All of the data is to be printed exactly, though the images must be left off.

• _The data_
***
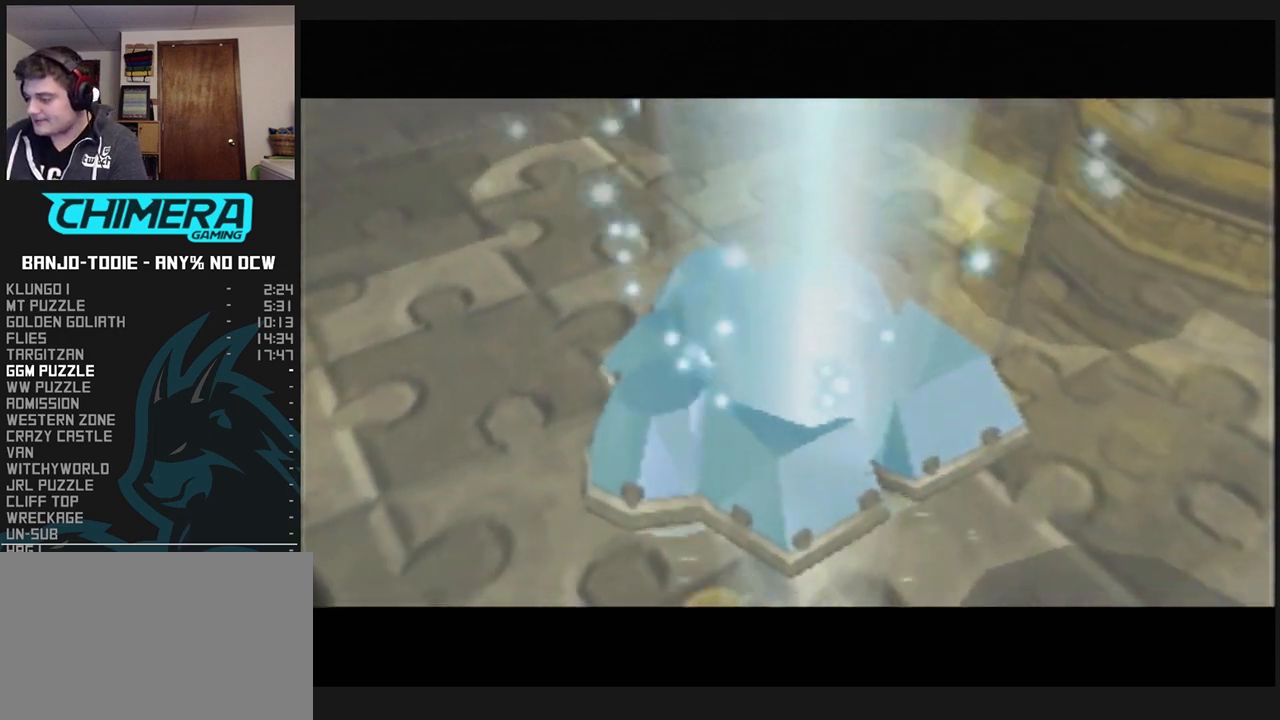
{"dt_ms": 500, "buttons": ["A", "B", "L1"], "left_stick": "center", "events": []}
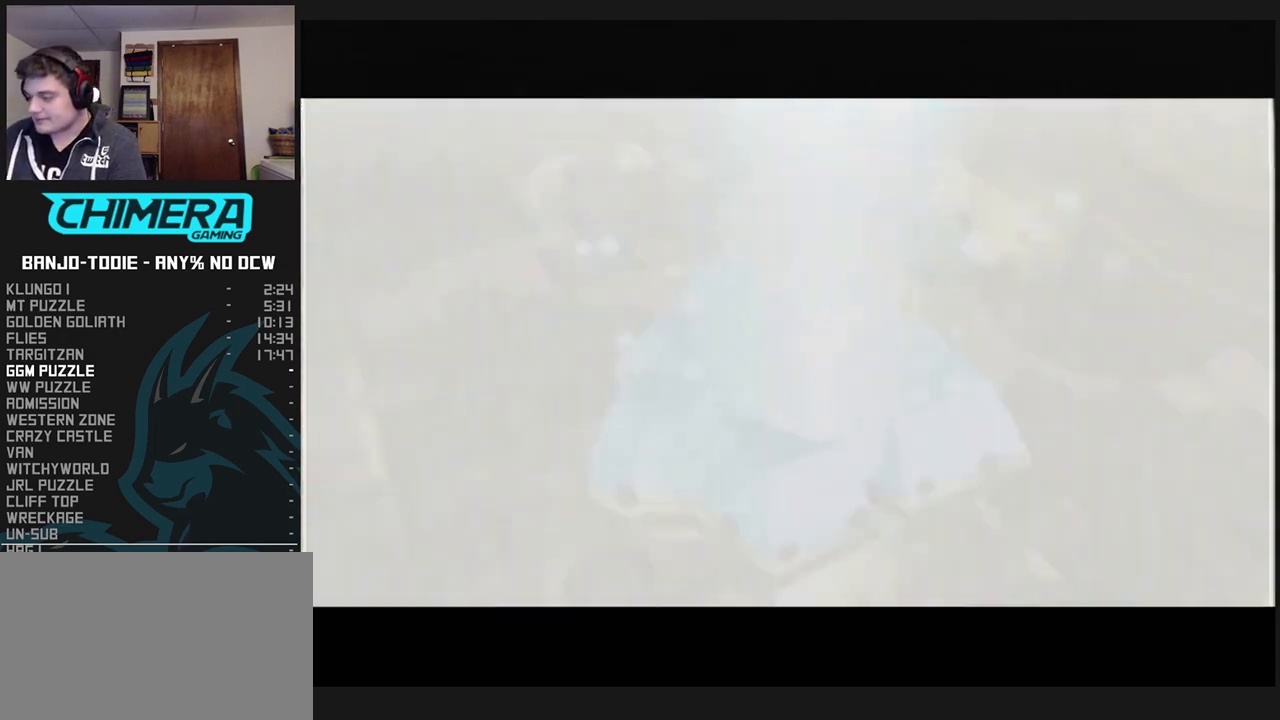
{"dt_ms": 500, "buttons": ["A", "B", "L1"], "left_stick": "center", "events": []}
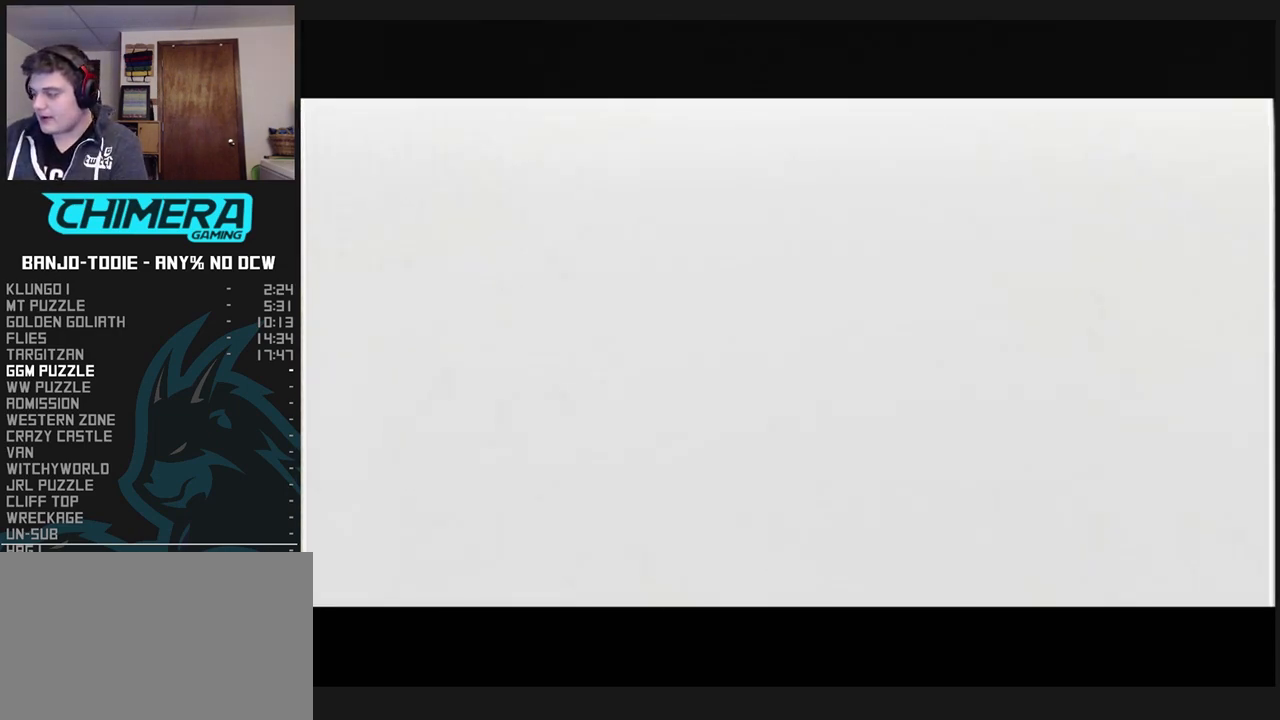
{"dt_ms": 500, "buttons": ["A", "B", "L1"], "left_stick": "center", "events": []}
***
• _Output for this exercise_
{"dt_ms": 500, "buttons": ["A", "B", "L1"], "left_stick": "center", "events": []}
{"dt_ms": 500, "buttons": ["A", "B", "L1"], "left_stick": "center", "events": []}
{"dt_ms": 500, "buttons": ["A", "B", "L1"], "left_stick": "center", "events": []}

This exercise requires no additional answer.